Backed by technological strength, businesses are gaining greater confidence in securing orders. Powered by technological innovation, Tongwei Group is transforming its manufacturing capabilities into global competencies, implementing an international expansion strategy that integrates market development, customer needs, brand building, and supply chain optimization. This approach has driven a doubling of overseas sales. Most recently, the company entered into an annual framework cooperation agreement for 100MW components of its TNC2.0 series with a Polish PV system provider, marking another significant order win. In the first half of this year, Sichuan iTR Technology Co., Ltd. secured a procurement order from a U.S. robotics supplier. Thanks to its strong technical performance and versatile applications, the company has been expanding exports to developed markets in Europe and North America, with pending orders currently under negotiation covering multiple countries, such as Australia and Japan.
Enhancing Services
To Navigate Growing Uncertainties and Challenges
While the achievements are indeed inspiring, the foreign trade situation in the second half of the year remains severe. A leading official from the Department of Commerce analyzed that recent changes in international tariff policies will undoubtedly introduce greater uncertainty into an already sluggish global economy. Compounding these challenges, the early delivery of orders by export enterprises in the first half may lead to potential order shortages for SMEs in the coming months, making the second-half trade outlook particularly challenging.

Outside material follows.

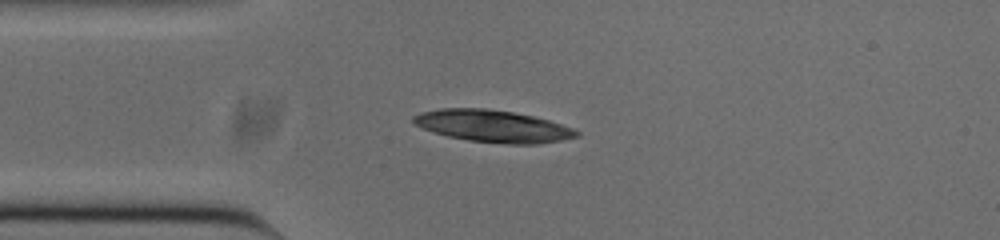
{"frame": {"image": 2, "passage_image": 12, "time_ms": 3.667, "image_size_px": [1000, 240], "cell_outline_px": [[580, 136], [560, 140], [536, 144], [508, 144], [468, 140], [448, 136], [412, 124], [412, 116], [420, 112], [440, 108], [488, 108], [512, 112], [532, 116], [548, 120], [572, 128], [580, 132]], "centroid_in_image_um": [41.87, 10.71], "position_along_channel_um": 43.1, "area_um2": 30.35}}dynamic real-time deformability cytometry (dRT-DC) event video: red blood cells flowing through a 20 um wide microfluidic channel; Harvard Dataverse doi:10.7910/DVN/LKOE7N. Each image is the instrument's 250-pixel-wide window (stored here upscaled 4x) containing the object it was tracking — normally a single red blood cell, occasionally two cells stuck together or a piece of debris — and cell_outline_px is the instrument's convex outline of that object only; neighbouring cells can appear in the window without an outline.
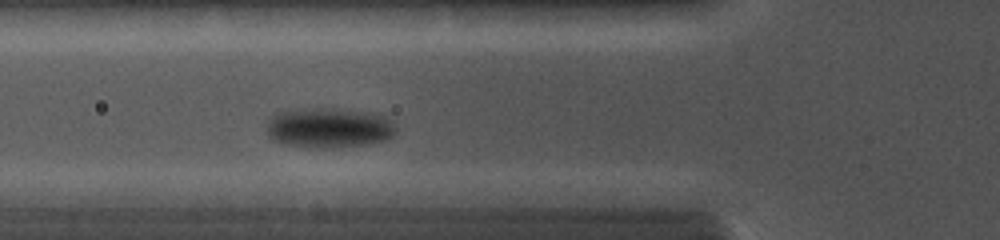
{"species": "common noctule bat (a hibernating species)", "species_latin": "Nyctalus noctula", "temperature_condition": "cold", "stored_images_in_passage": 8, "camera_frame_rate_fps": 5000, "um_per_image_px": 0.085, "animal": {"sex": "female", "body_mass_g": 19.0, "forearm_length_mm": 56.7}, "frame": {"image": 1, "passage_image": 5, "time_ms": 3.8, "image_size_px": [1000, 240], "cell_outline_px": [[396, 132], [392, 136], [384, 140], [372, 144], [280, 144], [272, 140], [268, 136], [268, 116], [272, 112], [296, 108], [336, 108], [380, 112], [388, 116], [392, 120], [396, 128]], "centroid_in_image_um": [27.98, 10.76], "position_along_channel_um": 97.8, "area_um2": 29.94}}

"The foreign trade dedicated teams will enhance policy support services, accelerate expansion into emerging markets, and organize 78 'Sichuan Global Outreach' events in the second half of the year," the official stated. "Through tailored 'one product, one strategy' plans, we will unlock trade potential for 40 key product categories, including agricultural machinery, recycled aluminum, and daily cosmetics. We are expediting implementation of relevant policies, such as the national trade stabilization package, the provincial '21 Measures for Economic Recovery and Growth', and the 'Nine Measures for Stabilizing Foreign Trade', striving to secure the trillion-yuan trade threshold."

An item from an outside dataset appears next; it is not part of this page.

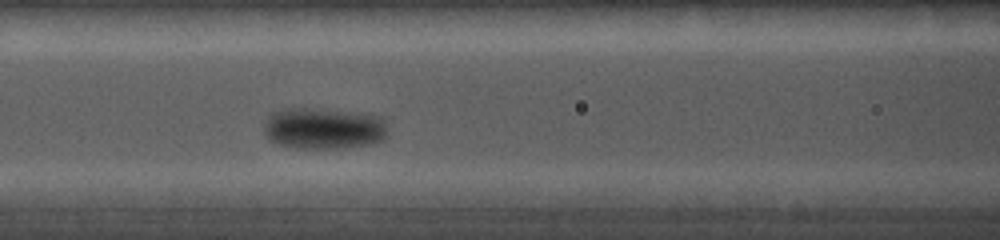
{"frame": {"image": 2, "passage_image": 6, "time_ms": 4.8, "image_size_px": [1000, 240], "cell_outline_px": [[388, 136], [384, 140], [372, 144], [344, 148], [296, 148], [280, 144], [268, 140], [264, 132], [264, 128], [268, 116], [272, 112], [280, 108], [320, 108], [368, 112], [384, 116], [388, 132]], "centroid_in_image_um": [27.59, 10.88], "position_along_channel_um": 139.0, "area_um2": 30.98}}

Market-savvy enterprises are already leading the charge. Li Jing, Deputy General Manager of Chengdu Shanqian Biyoulu Automotive Technology Co., Ltd., hosted clients from Belarus just this week in Chengdu and has already booked flights to Russia for late July to pursue further opportunities. As a used vehicle exporter, the company has shipped over 1,000 pre-owned vehicles to Russian-speaking markets in the first half of this year.
"The industry is evolving rapidly with intensifying competition—what will differentiate us going forward is superior service execution, extending our support all the way to the 'last mile' in overseas markets." Li Jing additionally revealed that in the second half of the year, the company will establish service teams overseas. On the one hand, these teams will accelerate the establishment of a sales network, and on the other hand, they will localize the company's services, such as assisting clients with customs clearance on-site abroad.